Saturday, November 01, 2008

Resolved in October

  1. Done and done.
  2. 26.2%. I'm not sure I actually believe that, given that last month's fat percentage was 27.6, but it's what the scales said about half an hour ago. I've not been to the gym in a couple of weeks, but I have been trying to eat well - at least one salad a day, and I'm still playing football twice a week. I feel that I've made a bit of a breakthrough in terms of my eating more sensibly and enjoying it.
  3. Dance parties seem to be the only way, and we had a glorious one at the end of wine club last month, although it did break my iPod.
  4. We watched The Sting in honour of Mr.

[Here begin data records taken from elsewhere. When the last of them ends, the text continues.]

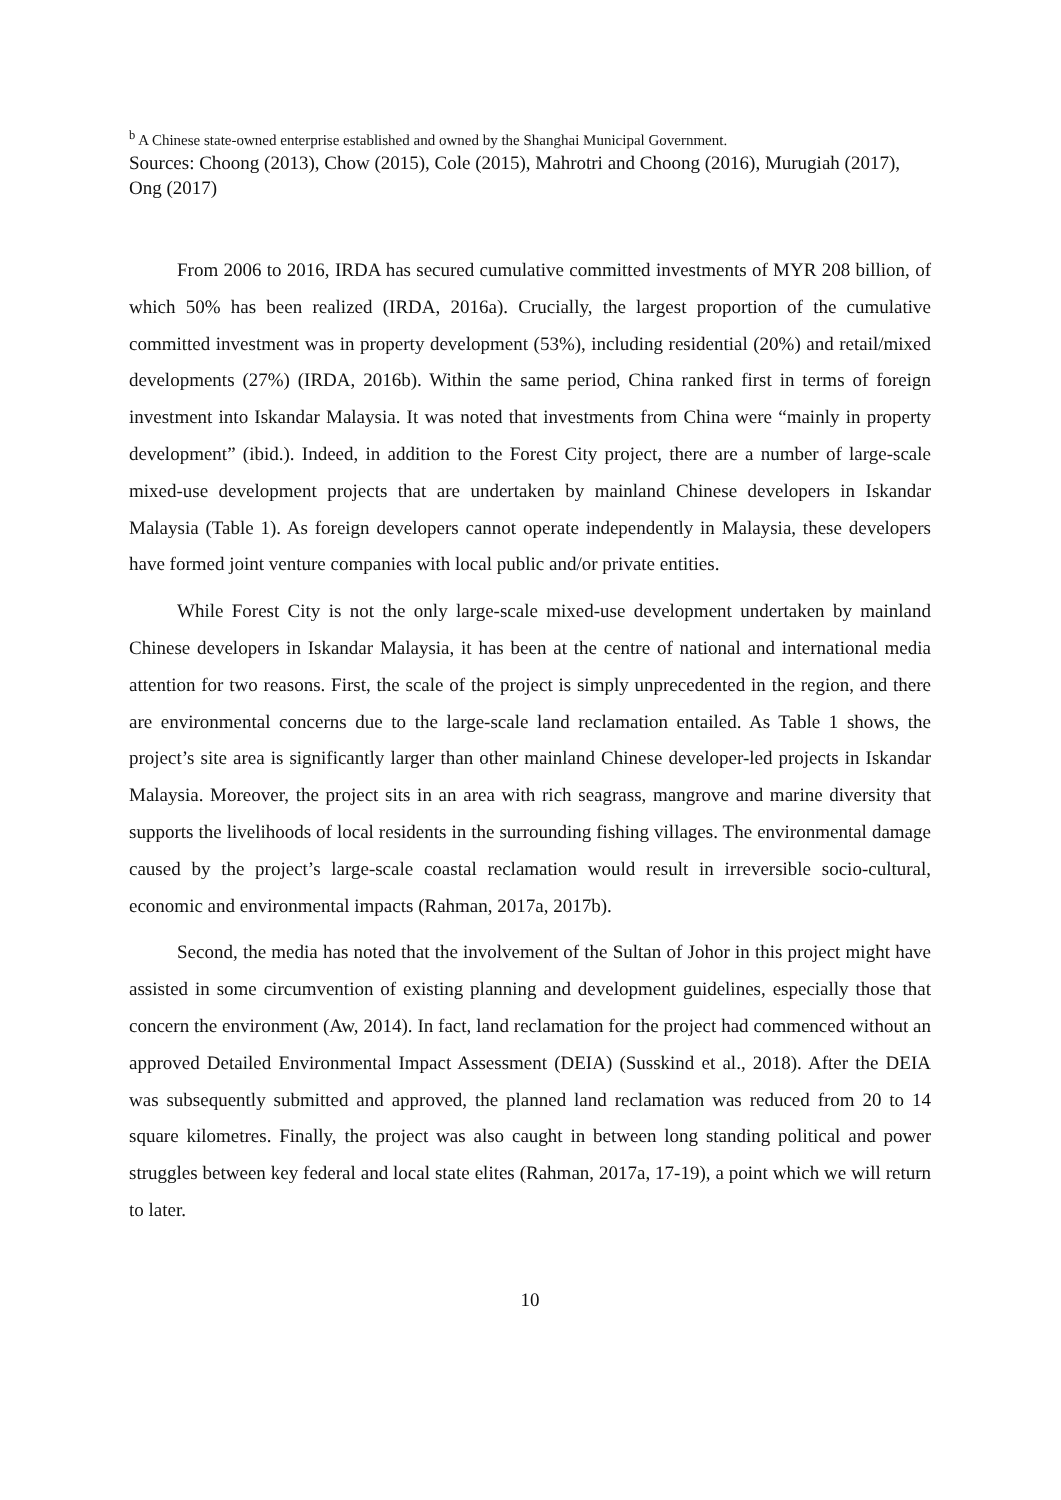<sup>b</sup> A Chinese state-owned enterprise established and owned by the Shanghai Municipal Government.
Sources: Choong (2013), Chow (2015), Cole (2015), Mahrotri and Choong (2016), Murugiah (2017), Ong (2017)
From 2006 to 2016, IRDA has secured cumulative committed investments of MYR 208 billion, of which 50% has been realized (IRDA, 2016a). Crucially, the largest proportion of the cumulative committed investment was in property development (53%), including residential (20%) and retail/mixed developments (27%) (IRDA, 2016b). Within the same period, China ranked first in terms of foreign investment into Iskandar Malaysia. It was noted that investments from China were “mainly in property development” (ibid.). Indeed, in addition to the Forest City project, there are a number of large-scale mixed-use development projects that are undertaken by mainland Chinese developers in Iskandar Malaysia (Table 1). As foreign developers cannot operate independently in Malaysia, these developers have formed joint venture companies with local public and/or private entities.
While Forest City is not the only large-scale mixed-use development undertaken by mainland Chinese developers in Iskandar Malaysia, it has been at the centre of national and international media attention for two reasons. First, the scale of the project is simply unprecedented in the region, and there are environmental concerns due to the large-scale land reclamation entailed. As Table 1 shows, the project’s site area is significantly larger than other mainland Chinese developer-led projects in Iskandar Malaysia. Moreover, the project sits in an area with rich seagrass, mangrove and marine diversity that supports the livelihoods of local residents in the surrounding fishing villages. The environmental damage caused by the project’s large-scale coastal reclamation would result in irreversible socio-cultural, economic and environmental impacts (Rahman, 2017a, 2017b).
Second, the media has noted that the involvement of the Sultan of Johor in this project might have assisted in some circumvention of existing planning and development guidelines, especially those that concern the environment (Aw, 2014). In fact, land reclamation for the project had commenced without an approved Detailed Environmental Impact Assessment (DEIA) (Susskind et al., 2018). After the DEIA was subsequently submitted and approved, the planned land reclamation was reduced from 20 to 14 square kilometres. Finally, the project was also caught in between long standing political and power struggles between key federal and local state elites (Rahman, 2017a, 17-19), a point which we will return to later.
10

Newman, and are going to have The Hustler on tonight.
  5. Reading has been somewhat neglected - I've been so tired that not really reading as much as I'd like, and certainly very little classic stuff. I'm currently reading Away by Amy Bloom, which is my choice for book club (ok, not great) and I finally read Middlesex by Jeffrey Eugenides. I was a little disappointed - everyone raved about it so much, and I loved the first half of it, but then it got a bit dull, weirdly. You'd think it would be right up my alley, what with it exploring what it means to feel like a boy, or a girl, but I don't think he actually did that much with it. It all boiled down to have sexual feelings for a girl, and that was explained away by the testes. Yet... the exploration of the pressures on a teenage girl, on needing to fit in and be like the others - that is more universal than this character, and it would have been a bit better, I think, if somehow that message had been conveyed.

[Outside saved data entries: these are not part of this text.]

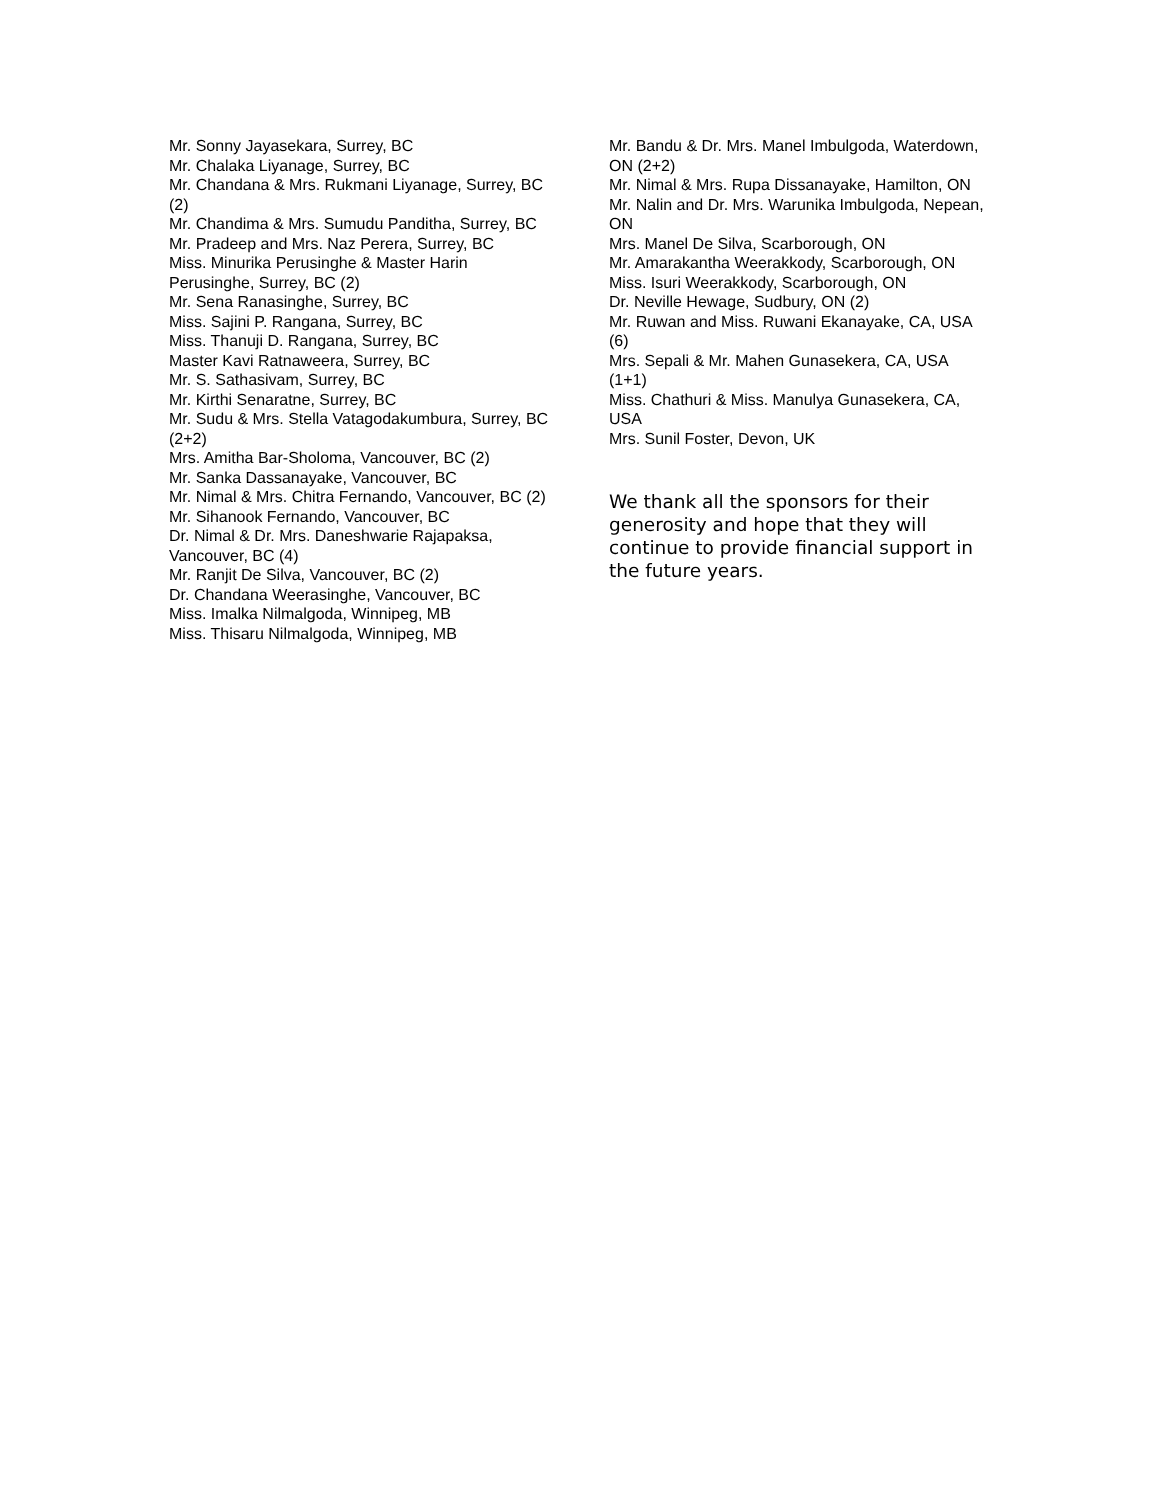Mr. Sonny Jayasekara, Surrey, BC
Mr. Chalaka Liyanage, Surrey, BC
Mr. Chandana & Mrs. Rukmani Liyanage, Surrey, BC (2)
Mr. Chandima & Mrs. Sumudu Panditha, Surrey, BC
Mr. Pradeep and Mrs. Naz Perera, Surrey, BC
Miss. Minurika Perusinghe & Master Harin Perusinghe, Surrey, BC (2)
Mr. Sena Ranasinghe, Surrey, BC
Miss. Sajini P. Rangana, Surrey, BC
Miss. Thanuji D. Rangana, Surrey, BC
Master Kavi Ratnaweera, Surrey, BC
Mr. S. Sathasivam, Surrey, BC
Mr. Kirthi Senaratne, Surrey, BC
Mr. Sudu & Mrs. Stella Vatagodakumbura, Surrey, BC (2+2)
Mrs. Amitha Bar-Sholoma, Vancouver, BC (2)
Mr. Sanka Dassanayake, Vancouver, BC
Mr. Nimal & Mrs. Chitra Fernando, Vancouver, BC (2)
Mr. Sihanook Fernando, Vancouver, BC
Dr. Nimal & Dr. Mrs. Daneshwarie Rajapaksa, Vancouver, BC (4)
Mr. Ranjit De Silva, Vancouver, BC (2)
Dr. Chandana Weerasinghe, Vancouver, BC
Miss. Imalka Nilmalgoda, Winnipeg, MB
Miss. Thisaru Nilmalgoda, Winnipeg, MB
Mr. Bandu & Dr. Mrs. Manel Imbulgoda, Waterdown, ON (2+2)
Mr. Nimal & Mrs. Rupa Dissanayake, Hamilton, ON
Mr. Nalin and Dr. Mrs. Warunika Imbulgoda, Nepean, ON
Mrs. Manel De Silva, Scarborough, ON
Mr. Amarakantha Weerakkody, Scarborough, ON
Miss. Isuri Weerakkody, Scarborough, ON
Dr. Neville Hewage, Sudbury, ON (2)
Mr. Ruwan and Miss. Ruwani Ekanayake, CA, USA (6)
Mrs. Sepali & Mr. Mahen Gunasekera, CA, USA (1+1)
Miss. Chathuri & Miss. Manulya Gunasekera, CA, USA
Mrs. Sunil Foster, Devon, UK
We thank all the sponsors for their generosity and hope that they will continue to provide financial support in the future years.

  6. Bought some gorgeous chrysanthemums today, specifically for the purpose of fulfilling the resolution - so it works! Of course, Clem has already had a nibble, but they're safe so far. Having said that, now Winston is on the attack. TOH is trying to prevent a floral disaster.
  7. Not really done anything new, I don't think, but we did the lamb with sage & rosemary for my mum this week, and that's about it. We've been meaning to try something new, so that's a spur to try one this week.
  8. For culture, went to the Frick with my mum. It was brilliant - we didn't spend long there, just had a look at the Vermeers and the Holbeins, and the amazing Goya. There's a new Whistler, or at least one I don't remember seeing, which is gorgeous. The Frick is the perfect museum - just the right size. The house is beautiful as well, and as I've been there quite a few times, I had a good look at the fittings, the vases, the lamps - things that I've not really noticed before. There was a lot of beautiful Japanese lacquered wood, absolutely exquisite.
So that was October. Rock on November.